Category Archives: Bloggers
Recipe: Neptune’s Bubbles
Recently, I was chatting with @champagnediet on Twitter and mentioned my recent experimentation with a bottle of bubbly in the kitchen. I’d made a truly scrummy dish of scallops and king prawns in a champagne and cream sauce – plenty for two people as a light evening meal, or a decadent starter if you’re hungry. Anyway, I promised @champagnediet I’d send her the recipe for her site, which focusses on how to eat (and live) well without over-indulging. Then I thought it would also be a good idea to share it here.
Timing:
This dish is ready in a flash. There’s next to no preparation time – just as long as it takes to get everything out of the fridge and chop the onions. Cooking time is max 10 minutes.
Ingredients:
200g king prawns, uncooked and 200g fresh scallops, coral removed. In the UK queen scallops are good for this recipe as they’re smaller, but king scallops would work just as well, only you might need a minute or two more to cook through.
**(Please do ensure that the seafood is as fresh as it possibly can be. The champagne component in this recipe is too expensive to waste on close-to-expiry-date produce!)
--
== Exercise tasks ==
(1) In the Neptune's Bubbles recipe, which scallops are named as good in the UK because they're smaller?
(2) Go on with the Neptune's Bubbles recipe from the point where it stops.
The data is not needed.
--
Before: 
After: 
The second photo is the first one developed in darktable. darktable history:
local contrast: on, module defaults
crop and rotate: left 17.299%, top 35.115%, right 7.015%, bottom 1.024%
--
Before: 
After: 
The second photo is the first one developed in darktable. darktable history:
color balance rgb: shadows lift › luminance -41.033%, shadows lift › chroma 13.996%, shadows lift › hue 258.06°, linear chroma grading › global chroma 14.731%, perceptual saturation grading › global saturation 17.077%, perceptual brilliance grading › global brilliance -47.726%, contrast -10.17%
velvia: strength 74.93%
--
== Responses in order ==
(1) Queen scallops.

(2)
3 Tablespoons of butter
A dash of light olive oil
1/4 cup of sliced salad onions (aka scallions for our American friends)
2/3 cup of champagne – don’t skimp. This has to be the real deal! I’ve tested with bubbly alternatives and the taste is still nice but not as good.
3/4 cup of reduced fat crème fraîche
Salt and pepper to taste
Method:
Take a frying pan and melt 1 Tbsp of butter, adding a dash (literally) of light olive oil to prevent scorching.
Add the chopped salad onions and stir over medium heat for 1 minute, no longer. We want them to retain their colour if possible.
Slowly pour in the champagne and allow to reduce to approximately one third, stirring occasionally.
Add the seafood and stir until the prawns have turned pink (2-3 minutes).
Add the crème fraîche and stir until the cream has combined with the butter and seafood juices and now coats the seafood easily. Allow the mixture to simmer for a few minutes. Stir regularly during this time, then add the remaining butter and stir through until the sauce thickens slightly.
Season to taste.
Garnish with a sprig of dill or sprinkling of chopped chives. Serve immediately, preferably with a flute of the leftover champers! Et voilà!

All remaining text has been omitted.